▶ Selected extract
%%

|
Woo-Hoo double overtime! This has cause me to open more beer than I had planned...
| |
|
He scores!!!!
Tampa Bay Wins!!
| |
|
|
|
I'll say. Both teams played very well. It's been a while since I've seen some good hockey. The mojority of the games in this series have leaned to either team.
| |
|
The big winner is the NHL and TV people!!
More money and bigger audiences for a game 7!!
| |
|
|
There is a party tonight Calgary is going to take home the cup Beer, readytv, readycup, readyLets go Calgary |
|
Whack, whack, WHACKKKKKKKKKKKK, SOOOOOOOSHHHHHHHHH!!!
Time to go back to Tampa Bay!!!!
| |
|
|
|
|
Newfy congrats on taking number 2 in the CSF Empire standings. Since you are actually submitting games it had to happen. |
|
Never even noticed. That will change if Damoose submits a game.
| |
|
I have the projection screen TV setup aimed at Ray the Wanderer's crypt. I have heard rumours that Ray may be one of the undead, perhaps he is a missing Canuck?.
Cleaned off several tombstones and other monuments. I have taken the liberty of have G.R.O.S.S cater the party. They seem to be able to get the best party food and spirits. Although, this many explain why our cache of Canadian beer and back bacon went missing.
This is a CSF snack free zone until 8:00 AM Tuesday morning. If you pass out in our cemetery and are here after 8:00AM we can not be held responsible if you have been snacked upon.
Flames and Lightning paraphernalia are available from the G.R.O.S.S. run merchants outside the gate.
One rule that all must adhere to, this will be a very hard night for Damoose, as you can understand the presence of so many snacks close by may become too much for him, so please do not tease him by putting any salt or other condiments on your skin. As a last resort we do have a muzzle but I certainly will not be putting it on him. ouch ouch ouch.
During intermissions all Canadians regardless of team affiliation are required to attend the "Why we hate the Liberals" meeting. Non Canadian team members are also invited to attend and heckle anyone that likes the liberals.
PS: as a special surprise, Don Cherry may be making a stop by for autographs and a bull session. This may be the last time we see him doing hocky night in Canada.
[Message Edited]
| |
|
Non Canadian team members are also invited to attend and heckle anyone that likes the liberals |
|
Sounds like a good time will be had by all - except the liberals.
| |
|
We use the Liberals for bait!!!!
| |
|
Count me in Newfy. Oh, and tell Da moose no spiking the guests beer so that they pass out and stay past 8:00 AM.
| |
|
|
|
You need to cut down a bit. It's a lot easier with 8.

%%

▶ Short exercise 1
Return the lines of the records unchanged, starting at the first line of the records and ending at the line that contains "scientific name: Gleditsia triacanthos", with both of those lines included.

▶ Recorded information
%%

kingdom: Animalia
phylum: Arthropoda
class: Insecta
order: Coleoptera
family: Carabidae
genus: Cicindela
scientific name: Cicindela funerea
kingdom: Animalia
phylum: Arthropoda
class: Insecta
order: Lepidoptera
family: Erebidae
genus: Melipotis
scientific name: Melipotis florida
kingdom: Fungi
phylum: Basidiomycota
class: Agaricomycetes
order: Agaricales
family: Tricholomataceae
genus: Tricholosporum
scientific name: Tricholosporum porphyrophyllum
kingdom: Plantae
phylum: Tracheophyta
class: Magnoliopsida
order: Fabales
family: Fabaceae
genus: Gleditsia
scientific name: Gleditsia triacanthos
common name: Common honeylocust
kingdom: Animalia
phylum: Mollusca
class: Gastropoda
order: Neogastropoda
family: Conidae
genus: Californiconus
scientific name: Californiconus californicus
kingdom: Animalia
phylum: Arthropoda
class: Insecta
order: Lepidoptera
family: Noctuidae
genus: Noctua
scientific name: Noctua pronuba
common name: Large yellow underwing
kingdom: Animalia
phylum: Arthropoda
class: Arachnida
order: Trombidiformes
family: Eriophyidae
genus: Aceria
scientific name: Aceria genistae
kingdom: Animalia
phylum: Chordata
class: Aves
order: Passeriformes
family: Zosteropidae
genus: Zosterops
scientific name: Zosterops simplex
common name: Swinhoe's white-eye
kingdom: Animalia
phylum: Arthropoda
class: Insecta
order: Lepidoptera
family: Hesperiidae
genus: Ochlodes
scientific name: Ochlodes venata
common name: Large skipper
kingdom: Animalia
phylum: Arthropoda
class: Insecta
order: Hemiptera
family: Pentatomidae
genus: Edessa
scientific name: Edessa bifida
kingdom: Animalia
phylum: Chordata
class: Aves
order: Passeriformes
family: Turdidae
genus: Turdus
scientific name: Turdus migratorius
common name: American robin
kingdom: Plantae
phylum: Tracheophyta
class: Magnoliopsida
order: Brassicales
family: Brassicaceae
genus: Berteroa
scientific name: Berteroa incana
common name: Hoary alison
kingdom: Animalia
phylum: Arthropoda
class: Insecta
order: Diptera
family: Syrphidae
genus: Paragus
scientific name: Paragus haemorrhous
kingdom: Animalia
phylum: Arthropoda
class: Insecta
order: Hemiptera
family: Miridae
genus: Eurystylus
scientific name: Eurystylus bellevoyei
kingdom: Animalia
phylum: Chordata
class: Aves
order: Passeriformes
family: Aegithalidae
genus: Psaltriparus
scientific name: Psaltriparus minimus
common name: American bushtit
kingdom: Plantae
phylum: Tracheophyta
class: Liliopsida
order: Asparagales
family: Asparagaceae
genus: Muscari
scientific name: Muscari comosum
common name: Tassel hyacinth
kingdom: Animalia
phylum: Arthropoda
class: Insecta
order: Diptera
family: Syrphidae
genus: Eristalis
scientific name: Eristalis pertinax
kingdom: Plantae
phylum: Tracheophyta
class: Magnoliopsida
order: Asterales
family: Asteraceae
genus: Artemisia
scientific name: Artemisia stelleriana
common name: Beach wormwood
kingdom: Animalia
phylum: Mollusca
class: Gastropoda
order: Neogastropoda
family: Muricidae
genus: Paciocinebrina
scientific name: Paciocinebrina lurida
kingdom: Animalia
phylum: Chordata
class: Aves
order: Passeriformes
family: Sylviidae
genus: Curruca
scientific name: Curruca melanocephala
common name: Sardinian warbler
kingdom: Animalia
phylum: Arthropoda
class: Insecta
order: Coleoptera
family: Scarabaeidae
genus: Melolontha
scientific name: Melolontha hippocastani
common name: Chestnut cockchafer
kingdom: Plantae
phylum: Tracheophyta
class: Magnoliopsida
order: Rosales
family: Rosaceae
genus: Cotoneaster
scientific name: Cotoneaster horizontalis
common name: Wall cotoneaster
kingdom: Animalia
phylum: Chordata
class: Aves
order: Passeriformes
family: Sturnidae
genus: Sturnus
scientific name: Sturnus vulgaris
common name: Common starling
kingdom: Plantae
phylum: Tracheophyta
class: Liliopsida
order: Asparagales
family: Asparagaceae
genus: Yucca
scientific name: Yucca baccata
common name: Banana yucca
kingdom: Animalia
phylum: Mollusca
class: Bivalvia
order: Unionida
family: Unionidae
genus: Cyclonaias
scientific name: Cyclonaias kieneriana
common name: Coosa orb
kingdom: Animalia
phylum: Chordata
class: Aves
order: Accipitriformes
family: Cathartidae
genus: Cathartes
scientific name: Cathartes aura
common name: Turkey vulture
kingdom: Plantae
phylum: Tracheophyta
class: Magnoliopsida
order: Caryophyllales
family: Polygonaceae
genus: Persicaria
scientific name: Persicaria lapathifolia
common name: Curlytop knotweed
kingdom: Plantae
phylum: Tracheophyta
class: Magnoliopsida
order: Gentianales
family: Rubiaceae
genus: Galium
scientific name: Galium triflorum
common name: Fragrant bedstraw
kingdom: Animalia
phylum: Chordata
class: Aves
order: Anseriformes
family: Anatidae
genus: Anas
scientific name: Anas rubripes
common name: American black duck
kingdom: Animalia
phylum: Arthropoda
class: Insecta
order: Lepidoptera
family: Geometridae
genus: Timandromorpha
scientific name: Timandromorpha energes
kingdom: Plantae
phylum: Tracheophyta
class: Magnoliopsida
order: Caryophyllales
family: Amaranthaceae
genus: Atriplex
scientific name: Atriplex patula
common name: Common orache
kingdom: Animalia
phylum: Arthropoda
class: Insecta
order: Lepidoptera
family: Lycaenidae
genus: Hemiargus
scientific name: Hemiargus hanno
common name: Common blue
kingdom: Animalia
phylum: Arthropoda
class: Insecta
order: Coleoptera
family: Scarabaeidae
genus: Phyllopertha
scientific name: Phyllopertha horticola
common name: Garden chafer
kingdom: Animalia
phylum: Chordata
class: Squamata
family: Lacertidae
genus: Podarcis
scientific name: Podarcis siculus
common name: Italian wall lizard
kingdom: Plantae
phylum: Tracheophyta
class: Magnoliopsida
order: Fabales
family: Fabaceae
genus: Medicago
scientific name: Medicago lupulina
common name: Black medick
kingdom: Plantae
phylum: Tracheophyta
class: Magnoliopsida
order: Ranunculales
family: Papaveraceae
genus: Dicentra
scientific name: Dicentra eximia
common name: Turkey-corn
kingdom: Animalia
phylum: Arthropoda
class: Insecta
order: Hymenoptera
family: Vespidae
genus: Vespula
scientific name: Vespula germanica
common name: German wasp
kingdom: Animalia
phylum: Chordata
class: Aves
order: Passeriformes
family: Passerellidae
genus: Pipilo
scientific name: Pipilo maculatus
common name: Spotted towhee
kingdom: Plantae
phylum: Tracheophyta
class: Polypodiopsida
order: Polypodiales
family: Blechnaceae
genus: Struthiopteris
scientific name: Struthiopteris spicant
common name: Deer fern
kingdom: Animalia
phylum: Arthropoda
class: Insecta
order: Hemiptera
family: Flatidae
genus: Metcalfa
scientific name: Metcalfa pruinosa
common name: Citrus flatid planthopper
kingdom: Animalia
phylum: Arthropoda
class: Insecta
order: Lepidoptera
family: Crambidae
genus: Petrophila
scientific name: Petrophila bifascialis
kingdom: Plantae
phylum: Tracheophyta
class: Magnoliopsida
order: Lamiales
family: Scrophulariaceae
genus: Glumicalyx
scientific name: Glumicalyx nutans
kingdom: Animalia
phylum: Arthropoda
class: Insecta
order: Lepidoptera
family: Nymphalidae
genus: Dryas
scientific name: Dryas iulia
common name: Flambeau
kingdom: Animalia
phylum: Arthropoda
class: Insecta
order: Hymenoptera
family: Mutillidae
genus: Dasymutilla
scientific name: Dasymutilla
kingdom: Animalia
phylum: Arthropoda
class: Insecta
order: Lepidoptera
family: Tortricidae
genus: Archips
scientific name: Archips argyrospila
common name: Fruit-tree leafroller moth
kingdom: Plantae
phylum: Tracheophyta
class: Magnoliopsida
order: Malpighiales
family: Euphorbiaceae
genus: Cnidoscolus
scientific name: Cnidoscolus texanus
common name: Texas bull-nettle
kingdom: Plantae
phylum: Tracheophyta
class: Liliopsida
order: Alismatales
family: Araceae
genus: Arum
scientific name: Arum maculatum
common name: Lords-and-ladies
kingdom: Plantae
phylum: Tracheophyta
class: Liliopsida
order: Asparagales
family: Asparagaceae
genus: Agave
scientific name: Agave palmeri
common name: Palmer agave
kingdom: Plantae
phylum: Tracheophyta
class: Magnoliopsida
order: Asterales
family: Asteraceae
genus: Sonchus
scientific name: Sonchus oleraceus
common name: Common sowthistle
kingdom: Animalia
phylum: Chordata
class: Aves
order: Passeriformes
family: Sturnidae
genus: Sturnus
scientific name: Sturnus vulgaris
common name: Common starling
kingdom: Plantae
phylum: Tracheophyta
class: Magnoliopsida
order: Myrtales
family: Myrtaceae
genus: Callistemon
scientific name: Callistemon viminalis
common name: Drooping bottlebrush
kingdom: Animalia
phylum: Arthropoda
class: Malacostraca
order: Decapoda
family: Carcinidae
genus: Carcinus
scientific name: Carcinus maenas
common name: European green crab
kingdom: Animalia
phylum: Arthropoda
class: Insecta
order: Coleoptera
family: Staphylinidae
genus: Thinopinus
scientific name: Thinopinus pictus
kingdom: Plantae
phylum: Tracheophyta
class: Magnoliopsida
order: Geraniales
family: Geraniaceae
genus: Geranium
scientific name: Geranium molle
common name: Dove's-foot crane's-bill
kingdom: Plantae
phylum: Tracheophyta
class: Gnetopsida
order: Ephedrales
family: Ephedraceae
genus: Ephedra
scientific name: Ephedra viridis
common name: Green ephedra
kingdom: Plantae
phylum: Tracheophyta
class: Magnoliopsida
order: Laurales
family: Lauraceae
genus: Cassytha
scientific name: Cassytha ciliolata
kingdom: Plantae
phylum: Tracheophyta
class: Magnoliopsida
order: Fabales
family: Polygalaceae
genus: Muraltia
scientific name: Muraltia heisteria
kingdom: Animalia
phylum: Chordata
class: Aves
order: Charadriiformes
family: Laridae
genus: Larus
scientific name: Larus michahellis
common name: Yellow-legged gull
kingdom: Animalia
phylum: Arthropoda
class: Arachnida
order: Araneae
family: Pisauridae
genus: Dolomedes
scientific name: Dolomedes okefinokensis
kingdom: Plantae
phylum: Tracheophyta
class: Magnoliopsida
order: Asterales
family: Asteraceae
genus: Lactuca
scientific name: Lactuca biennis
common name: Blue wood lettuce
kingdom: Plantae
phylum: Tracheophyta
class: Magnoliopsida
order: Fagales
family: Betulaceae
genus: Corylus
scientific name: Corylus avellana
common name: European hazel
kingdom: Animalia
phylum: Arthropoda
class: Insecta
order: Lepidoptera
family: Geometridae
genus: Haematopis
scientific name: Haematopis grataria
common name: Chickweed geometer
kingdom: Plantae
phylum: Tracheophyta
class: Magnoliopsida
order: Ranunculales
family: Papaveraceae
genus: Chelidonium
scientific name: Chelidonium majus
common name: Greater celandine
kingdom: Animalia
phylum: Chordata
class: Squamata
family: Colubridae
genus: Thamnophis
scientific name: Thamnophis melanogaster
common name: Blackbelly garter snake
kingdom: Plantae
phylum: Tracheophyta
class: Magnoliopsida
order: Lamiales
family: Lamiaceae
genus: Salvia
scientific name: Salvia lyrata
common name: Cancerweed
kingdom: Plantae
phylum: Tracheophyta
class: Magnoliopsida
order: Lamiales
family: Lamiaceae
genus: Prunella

%%

▶ Short exercise 2
Retype the part of the hockey forum thread starting at "During intermissions all" and ending at "night in Canada.", keeping every word and character the same.

▶ Complete answer 1
kingdom: Animalia
phylum: Arthropoda
class: Insecta
order: Coleoptera
family: Carabidae
genus: Cicindela
scientific name: Cicindela funerea
kingdom: Animalia
phylum: Arthropoda
class: Insecta
order: Lepidoptera
family: Erebidae
genus: Melipotis
scientific name: Melipotis florida
kingdom: Fungi
phylum: Basidiomycota
class: Agaricomycetes
order: Agaricales
family: Tricholomataceae
genus: Tricholosporum
scientific name: Tricholosporum porphyrophyllum
kingdom: Plantae
phylum: Tracheophyta
class: Magnoliopsida
order: Fabales
family: Fabaceae
genus: Gleditsia
scientific name: Gleditsia triacanthos

▶ Complete answer 2
During intermissions all Canadians regardless of team affiliation are required to attend the "Why we hate the Liberals" meeting. Non Canadian team members are also invited to attend and heckle anyone that likes the liberals.
PS: as a special surprise, Don Cherry may be making a stop by for autographs and a bull session. This may be the last time we see him doing hocky night in Canada.